SEKELOMPOK pemuda yang tergabung dalam kelompok “Smoke Free Agents” memulai sebuah petisi di Change.org menuntut Menteri Kominfo Tifatul Sembiring menyetop iklan rokok di berbagai media massa yang memancing anak muda untuk menjadi perokok aktif.

Hingga Rabu siang, 12 Juni 2013, petisi yang bisa diakses melalui laman http://change.org/stopiklanrokok ini telah didukung lebih dari lima ribu orang.

“Lima ribu lebih tanda tangan dalam waktu beberapa hari, bisa dibayangkan betapa banyak masyarakat yang merasa terganggu dengan iklan-iklan ini,” kata Co Founder Change.org Indonesia, Usman Hamid, dalam rilis yang diterima ATJEHPOSTcom, Rabu.

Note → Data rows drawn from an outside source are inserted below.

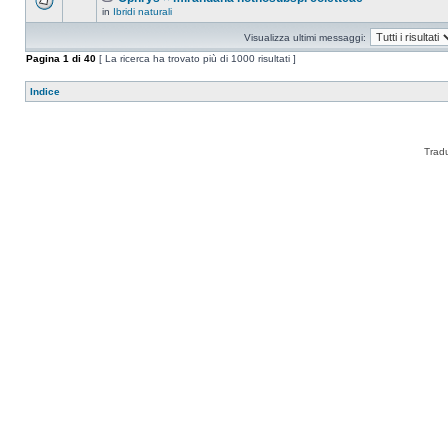
in
Ibridi naturali
Visualizza ultimi messaggi:
Pagina
1
di
40
[ La ricerca ha trovato più di 1000 risultati ]
Indice
Trad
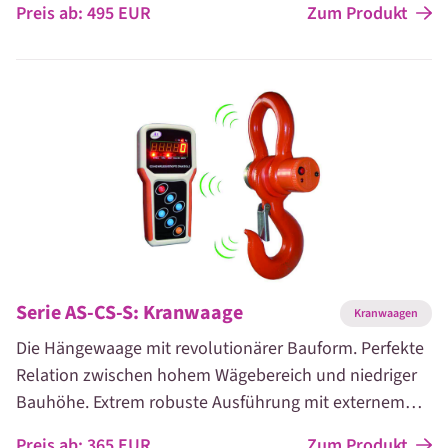
Zum Produkt
Preis ab:
495
EUR
Anzeige. Die Hängewaage schafft Lasten bis 3.000 kg.
Serie AS-CS-S: Kranwaage
Kranwaagen
Die Hängewaage mit revolutionärer Bauform. Perfekte
Relation zwischen hohem Wägebereich und niedriger
Bauhöhe. Extrem robuste Ausführung mit externem
Anzeigegerät mit bestens ablesbarer LED-Anzeige.
Zum Produkt
Preis ab:
365
EUR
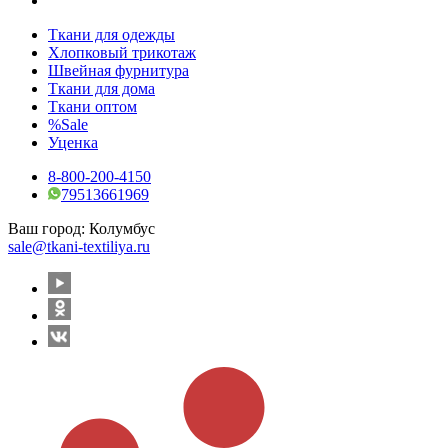
Ткани для одежды
Хлопковый трикотаж
Швейная фурнитура
Ткани для дома
Ткани оптом
%Sale
Уценка
8-800-200-4150
79513661969
Ваш город:
Колумбус
sale@tkani-textiliya.ru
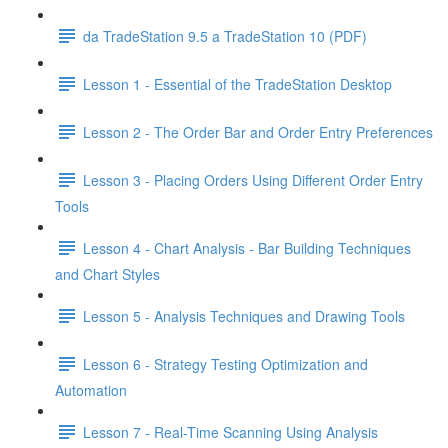
da TradeStation 9.5 a TradeStation 10 (PDF)
Lesson 1 - Essential of the TradeStation Desktop
Lesson 2 - The Order Bar and Order Entry Preferences
Lesson 3 - Placing Orders Using Different Order Entry
Tools
Lesson 4 - Chart Analysis - Bar Building Techniques
and Chart Styles
Lesson 5 - Analysis Techniques and Drawing Tools
Lesson 6 - Strategy Testing Optimization and
Automation
Lesson 7 - Real-Time Scanning Using Analysis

Para penggagas petisi berpendapat tidak ada tempat yang aman dari iklan rokok, dari mulai sekitar sekolah, jalan menuju sekolah, warung sekitar rumah, taman, mal, tempat olahraga, rekreasi dan lainnya.

“Padahal 46,3 persen remaja berpendapat iklan rokok memiliki pengaruh yang besar untuk mulai merokok,” bunyi petisi.

Penggagas petisi menyatakan malu bahwa Indonesia mendapat sebutan “Baby Smoker Country”. Petisi juga mengutip laporan peneliti Myron E. Johnson ke Wakil Presiden Riset dan Pengembangan Phillip Morris.

“Remaja hari ini adalah calon pelanggan tetap hari esok, karena mayoritas perokok memulai merokok ketika remaja…”

“Saya baru berhenti merokok karena sakit dan saya ingin semua orang berhenti merokok agar tidak sakit seperti saya,” komentar L. Siregar, salah satu penandatangan petisi.

E. Safawi juga berkomentar “ku lg hamil. Sesak bau rokok. dan benci banget ama perokok. Kasihan dedek dalam kandungan!”

Petisi menunjukkan bahwa negara-negara tetangga yang lain seperti Singapura, Thailand, Vietnam, Singapura, Filipina, Kamboja, dan Laos sudah lebih maju dalam menerapkan pelarangan iklan rokok di negaranya.